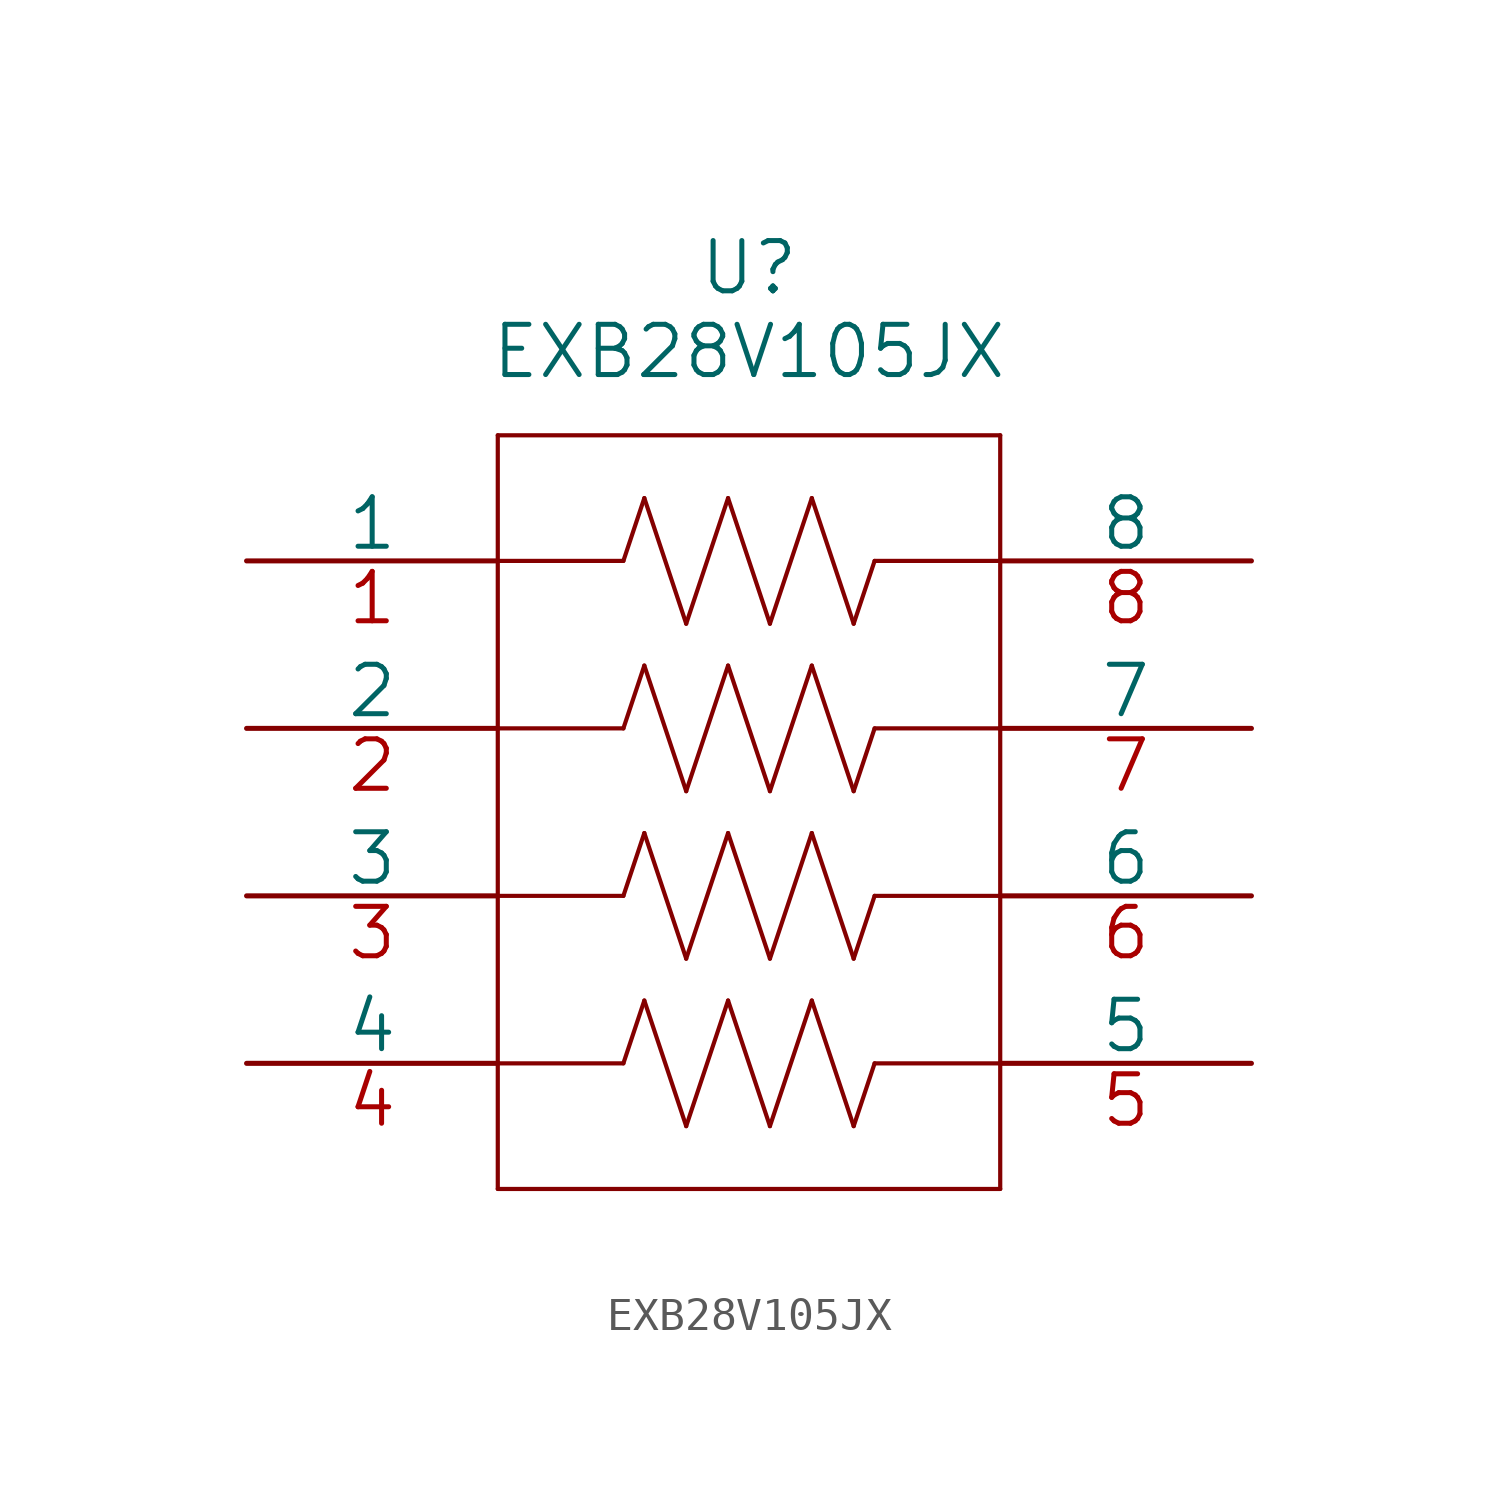
<source format=kicad_sym>
(kicad_symbol_lib
  (version 20211014)
  (generator kicad_symbol_editor)
  (symbol "EXB28V105JX"
    (pin_names
      (offset 0))
    (property "Reference" "U"
      (at 15.24 8.89 0)
      (effects (font (size 1.524 1.524))))
    (property "Value" "EXB28V105JX"
      (at 15.24 6.35 0)
      (effects (font (size 1.524 1.524))))
    (property "Datasheet" ""
      (at 0 0 0)
      (effects (font (size 1.524 1.524))))
    (property "ki_locked" ""
      (at 0 0 0)
      (effects (font (size 1.27 1.27))))
    (symbol "EXB28V105JX_1_1"
      (polyline (pts (xy 7.62 -19.05) (xy 22.86 -19.05)) (stroke (width 0.127) (type default) (color 0 0 0 0)) (fill (type none)))
      (polyline (pts (xy 7.62 3.81) (xy 7.62 -19.05)) (stroke (width 0.127) (type default) (color 0 0 0 0)) (fill (type none)))
      (polyline (pts (xy 11.43 -15.24) (xy 7.62 -15.24)) (stroke (width 0.127) (type default) (color 0 0 0 0)) (fill (type none)))
      (polyline (pts (xy 11.43 -15.24) (xy 12.065 -13.335)) (stroke (width 0.127) (type default) (color 0 0 0 0)) (fill (type none)))
      (polyline (pts (xy 11.43 -10.16) (xy 7.62 -10.16)) (stroke (width 0.127) (type default) (color 0 0 0 0)) (fill (type none)))
      (polyline (pts (xy 11.43 -10.16) (xy 12.065 -8.255)) (stroke (width 0.127) (type default) (color 0 0 0 0)) (fill (type none)))
      (polyline (pts (xy 11.43 -5.08) (xy 7.62 -5.08)) (stroke (width 0.127) (type default) (color 0 0 0 0)) (fill (type none)))
      (polyline (pts (xy 11.43 -5.08) (xy 12.065 -3.175)) (stroke (width 0.127) (type default) (color 0 0 0 0)) (fill (type none)))
      (polyline (pts (xy 11.43 0) (xy 7.62 0)) (stroke (width 0.127) (type default) (color 0 0 0 0)) (fill (type none)))
      (polyline (pts (xy 11.43 0) (xy 12.065 1.905)) (stroke (width 0.127) (type default) (color 0 0 0 0)) (fill (type none)))
      (polyline (pts (xy 12.065 -13.335) (xy 13.335 -17.145)) (stroke (width 0.127) (type default) (color 0 0 0 0)) (fill (type none)))
      (polyline (pts (xy 12.065 -8.255) (xy 13.335 -12.065)) (stroke (width 0.127) (type default) (color 0 0 0 0)) (fill (type none)))
      (polyline (pts (xy 12.065 -3.175) (xy 13.335 -6.985)) (stroke (width 0.127) (type default) (color 0 0 0 0)) (fill (type none)))
      (polyline (pts (xy 12.065 1.905) (xy 13.335 -1.905)) (stroke (width 0.127) (type default) (color 0 0 0 0)) (fill (type none)))
      (polyline (pts (xy 13.335 -17.145) (xy 14.605 -13.335)) (stroke (width 0.127) (type default) (color 0 0 0 0)) (fill (type none)))
      (polyline (pts (xy 13.335 -12.065) (xy 14.605 -8.255)) (stroke (width 0.127) (type default) (color 0 0 0 0)) (fill (type none)))
      (polyline (pts (xy 13.335 -6.985) (xy 14.605 -3.175)) (stroke (width 0.127) (type default) (color 0 0 0 0)) (fill (type none)))
      (polyline (pts (xy 13.335 -1.905) (xy 14.605 1.905)) (stroke (width 0.127) (type default) (color 0 0 0 0)) (fill (type none)))
      (polyline (pts (xy 14.605 -13.335) (xy 15.875 -17.145)) (stroke (width 0.127) (type default) (color 0 0 0 0)) (fill (type none)))
      (polyline (pts (xy 14.605 -8.255) (xy 15.875 -12.065)) (stroke (width 0.127) (type default) (color 0 0 0 0)) (fill (type none)))
      (polyline (pts (xy 14.605 -3.175) (xy 15.875 -6.985)) (stroke (width 0.127) (type default) (color 0 0 0 0)) (fill (type none)))
      (polyline (pts (xy 14.605 1.905) (xy 15.875 -1.905)) (stroke (width 0.127) (type default) (color 0 0 0 0)) (fill (type none)))
      (polyline (pts (xy 15.875 -17.145) (xy 17.145 -13.335)) (stroke (width 0.127) (type default) (color 0 0 0 0)) (fill (type none)))
      (polyline (pts (xy 15.875 -12.065) (xy 17.145 -8.255)) (stroke (width 0.127) (type default) (color 0 0 0 0)) (fill (type none)))
      (polyline (pts (xy 15.875 -6.985) (xy 17.145 -3.175)) (stroke (width 0.127) (type default) (color 0 0 0 0)) (fill (type none)))
      (polyline (pts (xy 15.875 -1.905) (xy 17.145 1.905)) (stroke (width 0.127) (type default) (color 0 0 0 0)) (fill (type none)))
      (polyline (pts (xy 17.145 -13.335) (xy 18.415 -17.145)) (stroke (width 0.127) (type default) (color 0 0 0 0)) (fill (type none)))
      (polyline (pts (xy 17.145 -8.255) (xy 18.415 -12.065)) (stroke (width 0.127) (type default) (color 0 0 0 0)) (fill (type none)))
      (polyline (pts (xy 17.145 -3.175) (xy 18.415 -6.985)) (stroke (width 0.127) (type default) (color 0 0 0 0)) (fill (type none)))
      (polyline (pts (xy 17.145 1.905) (xy 18.415 -1.905)) (stroke (width 0.127) (type default) (color 0 0 0 0)) (fill (type none)))
      (polyline (pts (xy 18.415 -17.145) (xy 19.05 -15.24)) (stroke (width 0.127) (type default) (color 0 0 0 0)) (fill (type none)))
      (polyline (pts (xy 18.415 -12.065) (xy 19.05 -10.16)) (stroke (width 0.127) (type default) (color 0 0 0 0)) (fill (type none)))
      (polyline (pts (xy 18.415 -6.985) (xy 19.05 -5.08)) (stroke (width 0.127) (type default) (color 0 0 0 0)) (fill (type none)))
      (polyline (pts (xy 18.415 -1.905) (xy 19.05 0)) (stroke (width 0.127) (type default) (color 0 0 0 0)) (fill (type none)))
      (polyline (pts (xy 19.05 -15.24) (xy 22.86 -15.24)) (stroke (width 0.127) (type default) (color 0 0 0 0)) (fill (type none)))
      (polyline (pts (xy 19.05 -10.16) (xy 22.86 -10.16)) (stroke (width 0.127) (type default) (color 0 0 0 0)) (fill (type none)))
      (polyline (pts (xy 19.05 -5.08) (xy 22.86 -5.08)) (stroke (width 0.127) (type default) (color 0 0 0 0)) (fill (type none)))
      (polyline (pts (xy 19.05 0) (xy 22.86 0)) (stroke (width 0.127) (type default) (color 0 0 0 0)) (fill (type none)))
      (polyline (pts (xy 22.86 -19.05) (xy 22.86 3.81)) (stroke (width 0.127) (type default) (color 0 0 0 0)) (fill (type none)))
      (polyline (pts (xy 22.86 3.81) (xy 7.62 3.81)) (stroke (width 0.127) (type default) (color 0 0 0 0)) (fill (type none)))
      (pin unspecified line (at 0 0 0) (length 7.62) (name "1" (effects (font (size 1.499 1.499)))) (number "1" (effects (font (size 1.499 1.499)))))
      (pin unspecified line (at 0 -5.08 0) (length 7.62) (name "2" (effects (font (size 1.499 1.499)))) (number "2" (effects (font (size 1.499 1.499)))))
      (pin unspecified line (at 0 -10.16 0) (length 7.62) (name "3" (effects (font (size 1.499 1.499)))) (number "3" (effects (font (size 1.499 1.499)))))
      (pin unspecified line (at 0 -15.24 0) (length 7.62) (name "4" (effects (font (size 1.499 1.499)))) (number "4" (effects (font (size 1.499 1.499)))))
      (pin unspecified line (at 30.48 -15.24 180) (length 7.62) (name "5" (effects (font (size 1.499 1.499)))) (number "5" (effects (font (size 1.499 1.499)))))
      (pin unspecified line (at 30.48 -10.16 180) (length 7.62) (name "6" (effects (font (size 1.499 1.499)))) (number "6" (effects (font (size 1.499 1.499)))))
      (pin unspecified line (at 30.48 -5.08 180) (length 7.62) (name "7" (effects (font (size 1.499 1.499)))) (number "7" (effects (font (size 1.499 1.499)))))
      (pin unspecified line (at 30.48 0 180) (length 7.62) (name "8" (effects (font (size 1.499 1.499)))) (number "8" (effects (font (size 1.499 1.499))))))))
</source>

□ □ □ □

Above are the records. Print exactly, and only, the lines from the line with "(polyline (pts (xy 15.875 -6.985)" to the line with "(polyline (pts (xy 18.415 -6.985)", both inclusive.

      (polyline (pts (xy 15.875 -6.985) (xy 17.145 -3.175)) (stroke (width 0.127) (type default) (color 0 0 0 0)) (fill (type none)))
      (polyline (pts (xy 15.875 -1.905) (xy 17.145 1.905)) (stroke (width 0.127) (type default) (color 0 0 0 0)) (fill (type none)))
      (polyline (pts (xy 17.145 -13.335) (xy 18.415 -17.145)) (stroke (width 0.127) (type default) (color 0 0 0 0)) (fill (type none)))
      (polyline (pts (xy 17.145 -8.255) (xy 18.415 -12.065)) (stroke (width 0.127) (type default) (color 0 0 0 0)) (fill (type none)))
      (polyline (pts (xy 17.145 -3.175) (xy 18.415 -6.985)) (stroke (width 0.127) (type default) (color 0 0 0 0)) (fill (type none)))
      (polyline (pts (xy 17.145 1.905) (xy 18.415 -1.905)) (stroke (width 0.127) (type default) (color 0 0 0 0)) (fill (type none)))
      (polyline (pts (xy 18.415 -17.145) (xy 19.05 -15.24)) (stroke (width 0.127) (type default) (color 0 0 0 0)) (fill (type none)))
      (polyline (pts (xy 18.415 -12.065) (xy 19.05 -10.16)) (stroke (width 0.127) (type default) (color 0 0 0 0)) (fill (type none)))
      (polyline (pts (xy 18.415 -6.985) (xy 19.05 -5.08)) (stroke (width 0.127) (type default) (color 0 0 0 0)) (fill (type none)))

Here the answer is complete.